= The Smugglers (operetta) =

1881 operetta by John Philip Sousa

Concept art for The Smugglers

The Smugglers, composed in 1881, was the first fully produced operetta with music composed by John Philip Sousa.

The libretto was written by Wilson Vance, a friend of his, who also wrote the libretto to another Sousa operetta Katherine (1879), which was never produced.The Smugglers consists of two acts. It was based on the Arthur Sullivan and F. C. Burnand opera The Contrabandista.

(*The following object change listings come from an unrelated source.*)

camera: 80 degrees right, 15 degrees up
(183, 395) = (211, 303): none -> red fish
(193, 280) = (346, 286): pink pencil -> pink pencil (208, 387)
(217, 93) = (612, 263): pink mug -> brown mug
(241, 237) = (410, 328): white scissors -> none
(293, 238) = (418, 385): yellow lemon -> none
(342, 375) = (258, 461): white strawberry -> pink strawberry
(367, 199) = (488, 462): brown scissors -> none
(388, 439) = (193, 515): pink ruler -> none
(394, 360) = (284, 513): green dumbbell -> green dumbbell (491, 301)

Two versions of The Smugglers were produced. An 1881 edition and a 1882 revision. The original 1881 edition libretto has been lost. However, the 1882 revision libretto, which was also once considered lost is located at Bowling Green State University, Ohio, in the Wilson Vance papers. The libretto has been copied and transcribed for easier reading by Arthur O'Dwyer in 2025. The vocal score was published by W. F. Shaw, Philadelphia, in 1881.

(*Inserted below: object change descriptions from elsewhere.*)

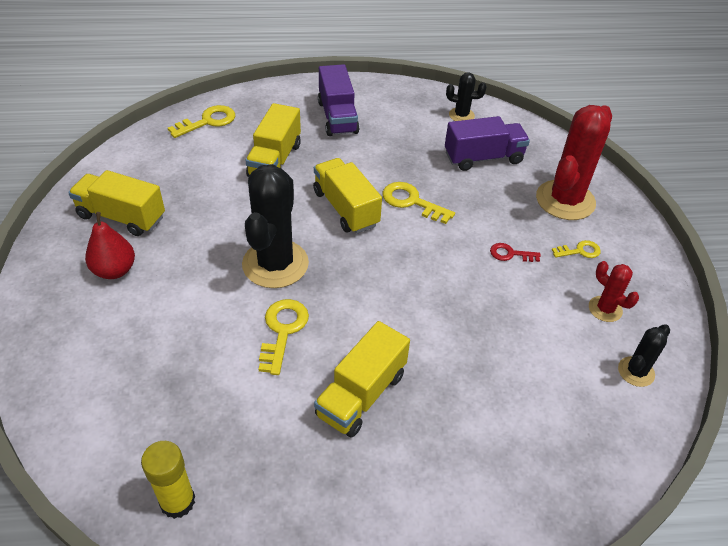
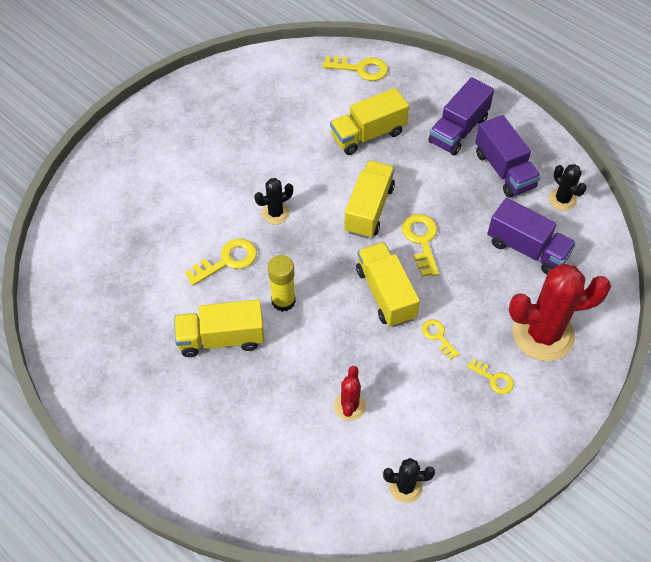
camera: 50 degrees right, 10 degrees up
(115, 270) = (184, 143): red pear -> none
(121, 217) = (226, 107): yellow truck -> yellow truck (385, 294)
(177, 501) = (70, 308): yellow glue stick -> yellow glue stick (283, 301)
(275, 264) = (275, 213): black cactus -> black cactus, size x0.49
(402, 122) = (504, 170): none -> purple truck
(510, 254) = (438, 336): red key -> yellow key
(605, 309) = (448, 432): red cactus -> red cactus (349, 406)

Cover of the published libretto to "The Smugglers" composed by John Philip Sousa

==Productions==
The operetta was first produced on March 25, 1882, at Lincoln Hall in Washington, D.C. The audience enjoyed it, and the production included the local National Rifles group for the "Soldier's Chorus". The performance was assisted by the Operatic Association of Washington D.C. Afterwards, the show went on a brief tour but ended in financial failure for Sousa.

==Reviews==
The The Washington Star wrote in an article about the performance in 1882: "The Smugglers will be performed at Lincoln Hall tomorrow night on the occasion of a complimentary benefit to the composers, Messrs. Vance and Sousa. The cast is very strong and the performance promises to be a spirited affair."

The arias from the production were described as "bright, sparkling, and "catchy"". The libretto and music were said to be "original and attractive".

==Roles==

Roles, Lincoln Hall Cast
| Role | 1882 Lincoln Hall cast |
| Tito, a smuggler (baritone) |  |
| Mateo, a smuggler (bass) |  |
| Enrique, Violante's beau (tenor) |  |
| Stubbs, a tourist (tenor) |  |
| Captian of the Gaurd (baritone) |  |
| Violante, a kidnapped maiden (soprano) |  |
| Queen of the Smugglers (contralto) | Fanny Wentworth |
Chorus: Male and female smugglers, carabineers

Note: Fanny Wentworth was a member of the New York Standard English Opera.

The Lincoln Theatre cast also included (with no character designations given) Ms. Eva Mills, J. H. Rennie, Jno. O. Pugh, L. P. Slebold, and E. J. Whipple.

==Later performances==
On February 20, 1885, in a Washington Composers Grand Concert, Sousa's quintet from The Smugglers was performed with vocal soloists along with several of his overtures played by the United States Marine Band.

==Musical numbers==
1881 edition order.

Musical numbers
| Act 1 |
|---|
| Overture |
| Opening Chorus: Smugglers We |
| Scene: Silence, At Your Stations Hie! |
| Song: The widow's life's a lonely one |
| Scene and Solo: When the Storms of Life |
| Quintet: Ah, Love, Kind Love |
| Ballad: The Maiden Sat with Folded Hands |
| Duet: Come to These Arms that Long to Hold Thee! |
| Song: I've Leapt and I've Climbed Like a Blawsted Goat |
| Quintet and Chorus: It Matters Not |
| Trio and Chorus: He is a Spy |
| Finale: Rouse Thee, and Put Thine Armor On! |
| Act 2 |
| Entre Act |
| Introduction and Duet: How Slowly Fades the Sun |
| Song: I'm a Robber Free and Bold |
| Trio: Do with your Flocks and Herds |
| Coronation Scene: We Hail Our New-Found King! |
| Duet: Canst Thou Turn Away |
| Song: Free Hearts of Spain |
| Song and Chorus: Wine! Wine! |
| Duet: Sighing, Ah, Sighing |
| Soldier's chorus: Let us march along |
| Scene and Chorus: Battle Song |
| Finale |

==Music==
Some of the music in The Smugglers is done in the style of Arthur Sulivan in order to pay homage to what inspired this operetta, The Contrabandista. This was highly unusual for Sousa, as he rarely copied other composer styles. Parts for the quintet in The Smugglers are in the Sousa Archives at the University of Illinois, and restored orchestrations are available at IMSLP.

Sousa later used the music of We Hail Our New-Found King from act 2 in his suite At the King's Court, and the melody to "Sighing, Ah, Sighing" was reused in his later operetta El Capitan for the duet "Sweetheart, I'm Waiting". Melodies from The Smugglers were later used to form The Lambs' March (1914).